2.2 Join Operation - KeonYeong/LKY GitHub Wiki
Overview :
Using 3 buffers, join is operated(2 buffers for table to be joined, 1 buffer for output buffer). Basic algorithm used for join operation is sort-merge join since the file system is composed of b+ tree. At first fetch the first pages from the each tables and result of join operation is written on output buffer. When the output buffer is full the data is written on disk.
Data Structure:
-
Buffer :: Modified
The frame is modified into Union structure in order to used as output buffer. Another type of data is initialized as char arrays. Hence when the result is made as string type "key,value,key,value". The result string is appended to the char array using 'strcat' method. When the buffer is full or soon to be fulled by the append, buffer is flushed to disk. Character array size is calculated according to the size of Buffer.
Functionality:
-
Overview
- fetchPage()
This is the function for fetching the pages onto buffer selected to be used in join.
- initSM()
This is the function of initializing the sort-merge join on b+tree file system.
-
join_table(): Main Function of join operation, sort-merge join is chosen for join method.
-
joinOut()
Function which write the result of join on output buffer.
- writePage()
When output buffer is full, this function is called and flush the page onto the disk.
- fetchPage()
Initialization:
- At first, we traverse the b+ tree to the leftmost side because the B+ tree is stored sequentially. Hence the leftmost side node contains the smallest keys of the tree. After then the node is fetched to the buffer. Same thing happens to the to-be-joined table but on the other buffer. Next the output buffer is initialized (memory is set to 0, and the first character of the array is set to 'null' character).
Join (Sort-merge):
- Sort-merging Join is chosen because the data to be joined are already sorted and stored. Hence in order to increase performance sort-merge join will help that. When the iterator reaches the end of the data on certain node, we look on the extra offset that the node has which refers to the sibling node (the next-smallest node). Then we fetch the new page on to the current buffer and iterate again.

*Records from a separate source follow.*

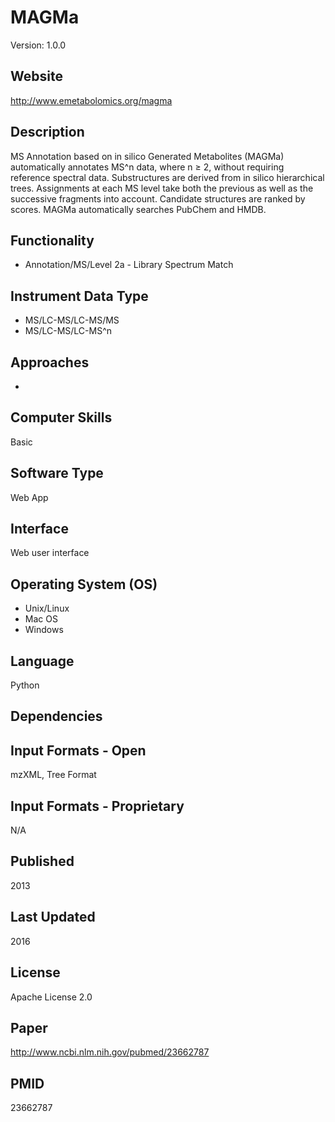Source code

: # MAGMa
Version: 1.0.0

## Website
http://www.emetabolomics.org/magma

## Description
MS Annotation based on in silico Generated Metabolites (MAGMa) automatically annotates MS^n data, where n ≥ 2, without requiring reference spectral data. Substructures are derived from in silico hierarchical trees. Assignments at each MS level take both the previous as well as the successive fragments into account. Candidate structures are ranked by scores. MAGMa automatically searches PubChem and HMDB.

## Functionality
- Annotation/MS/Level 2a - Library Spectrum Match

## Instrument Data Type
- MS/LC-MS/LC-MS/MS
- MS/LC-MS/LC-MS^n

## Approaches
-

## Computer Skills
Basic

## Software Type
Web App

## Interface
Web user interface

## Operating System (OS)
- Unix/Linux
- Mac OS
- Windows

## Language
Python

## Dependencies

## Input Formats - Open
mzXML, Tree Format

## Input Formats - Proprietary
N/A

## Published
2013

## Last Updated
2016

## License
Apache License 2.0

## Paper
http://www.ncbi.nlm.nih.gov/pubmed/23662787

## PMID
23662787

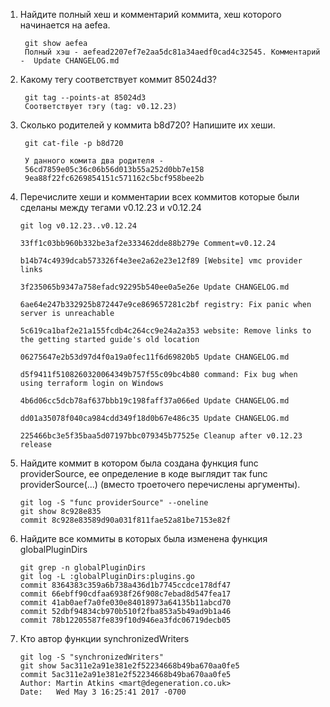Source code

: 1. Найдите полный хеш и комментарий коммита, хеш которого начинается на aefea.

        git show aefea
        Полный хэш - aefead2207ef7e2aa5dc81a34aedf0cad4c32545. Комментарий -  Update CHANGELOG.md

2. Какому тегу соответствует коммит 85024d3?
        
        git tag --points-at 85024d3
        Соответствует тэгу (tag: v0.12.23)

3. Сколько родителей у коммита b8d720? Напишите их хеши.
        
        git cat-file -p b8d720
        
        У данного комита два родителя - 
        56cd7859e05c36c06b56d013b55a252d0bb7e158
        9ea88f22fc6269854151c571162c5bcf958bee2b

4. Перечислите хеши и комментарии всех коммитов которые были сделаны между тегами v0.12.23 и v0.12.24

       git log v0.12.23..v0.12.24
       
       33ff1c03bb960b332be3af2e333462dde88b279e Comment=v0.12.24
  
       b14b74c4939dcab573326f4e3ee2a62e23e12f89 [Website] vmc provider links
    
       3f235065b9347a758efadc92295b540ee0a5e26e Update CHANGELOG.md
      
       6ae64e247b332925b872447e9ce869657281c2bf registry: Fix panic when server is unreachable
      
       5c619ca1baf2e21a155fcdb4c264cc9e24a2a353 website: Remove links to the getting started guide's old location
      
       06275647e2b53d97d4f0a19a0fec11f6d69820b5 Update CHANGELOG.md
      
       d5f9411f5108260320064349b757f55c09bc4b80 command: Fix bug when using terraform login on Windows
      
       4b6d06cc5dcb78af637bbb19c198faff37a066ed Update CHANGELOG.md
      
       dd01a35078f040ca984cdd349f18d0b67e486c35 Update CHANGELOG.md
    
       225466bc3e5f35baa5d07197bbc079345b77525e Cleanup after v0.12.23 release


5. Найдите коммит в котором была создана функция func providerSource, ее определение в коде выглядит так func providerSource(...) (вместо троеточего перечислены аргументы).

       git log -S "func providerSource" --oneline
       git show 8c928e835
       commit 8c928e83589d90a031f811fae52a81be7153e82f

6. Найдите все коммиты в которых была изменена функция globalPluginDirs

       git grep -n globalPluginDirs 
       git log -L :globalPluginDirs:plugins.go
       commit 8364383c359a6b738a436d1b7745ccdce178df47
       commit 66ebff90cdfaa6938f26f908c7ebad8d547fea17
       commit 41ab0aef7a0fe030e84018973a64135b11abcd70
       commit 52dbf94834cb970b510f2fba853a5b49ad9b1a46
       commit 78b12205587fe839f10d946ea3fdc06719decb05

7. Кто автор функции synchronizedWriters

       git log -S "synchronizedWriters"
       git show 5ac311e2a91e381e2f52234668b49ba670aa0fe5
       commit 5ac311e2a91e381e2f52234668b49ba670aa0fe5
       Author: Martin Atkins <mart@degeneration.co.uk>
       Date:   Wed May 3 16:25:41 2017 -0700
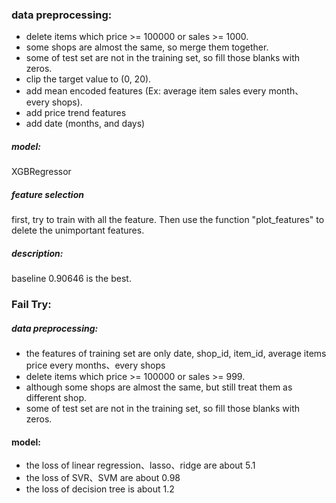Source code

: 
### data preprocessing:

* delete items which price >= 100000 or sales >= 1000.
* some shops are almost the same, so merge them together.
* some of test set are not in the training set, so fill those blanks with zeros.
* clip the target value to (0, 20).
* add mean encoded features (Ex: average item sales every month、every shops).
* add price trend features
* add date (months, and days)

##### model:
XGBRegressor

##### feature selection
first, try to train with all the feature. Then use the function "plot_features" to delete the unimportant features.

##### description:
baseline 0.90646 is the best.

### Fail Try:

##### data preprocessing:

* the features of training set are only date, shop_id, item_id, average items price every months、every shops
* delete items which price >= 100000 or sales >= 999.
* although some shops are almost the same, but still treat them as different shop.
* some of test set are not in the training set, so fill those blanks with zeros.

#### model:
* the loss of linear regression、lasso、ridge are about 5.1
* the loss of SVR、SVM are about 0.98
* the loss of decision tree is about 1.2



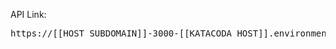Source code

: API Link: <pre>https://[[HOST_SUBDOMAIN]]-3000-[[KATACODA_HOST]].environments.katacoda.com/</pre>

 
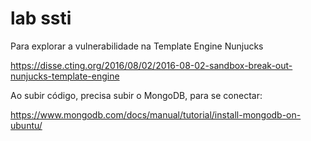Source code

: # lab ssti 

Para explorar a vulnerabilidade na Template Engine Nunjucks

https://disse.cting.org/2016/08/02/2016-08-02-sandbox-break-out-nunjucks-template-engine

Ao subir código, precisa subir o MongoDB, para se conectar:

https://www.mongodb.com/docs/manual/tutorial/install-mongodb-on-ubuntu/
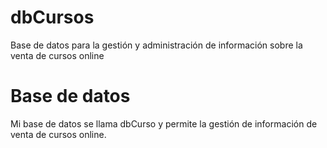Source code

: # dbCursos
Base de datos para la gestión y administración de información sobre la venta de cursos online
# Base de datos 
Mi base de datos se llama dbCurso y permite la gestión de información de venta de cursos online.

- Sort-merging rule is simple. First when we have two tables to be joined. We choose the first table as the main table and second one as table to be joined. We give 'i' index to first table and 'j' index to second table. We iterate the first table until the data[i] value is bigger than or same as the data[j]. after then iterate the second table until the data[j] is bigger than or same as data[i]. If we couldn't find the same keys on both side and reach the end of the node, fetch another sibling page from each table to buffer and iterate again. If we finally get the data where data[i] == data[j], we get the key and value from each data and write on to the output buffer in order to save results. Whole this step is repeated until the one of the nodes becomes the last page of the table.
Output / Flush:
- When we write the join result on the output buffer, we save the result as a string type. Using 'sprintf' method, we save result as 'data[i].key,data[i].value,data[j].key,data[j].value' and append this string onto the output buffer using the 'strcat' method. Since there is no any index that implies the end of the buffer. Every time we check whether the 'length of buffer + length of result to be appended > buffer size' and if it does, we write the buffer to disk and if not we just append.
- When writing down to the disk, we open the new file and flush the buffer to the file made. After flush finishes, we initialize the output buffer again in order to reuse (memories set to 0, first character set to 'null' character).
Special:
-
Number of buffers
Since one page only has the 32 pairs of the records, I chose not to use many buffers. If we say we use several buffers, it's effective if we join in 2-ways (making the I/O specialist thread). However since the number of records are not numerous, the scheduling overhead and signaling overhead are not ignorable here. Hence in this project, number of buffers used is only 3 where 2 buffers are used as saving the records of two tables and the other one is used to save the result of join operation.
Perf:
-
Sample
This is the case of 524288 results made by the tables with 2^19 keys and 2^20 keys with the buffer size of 3.
- Since the keys are already sorted (because of the property of B+ tree), the performance seemed to be really fast even the number of keys to be joined are numerous.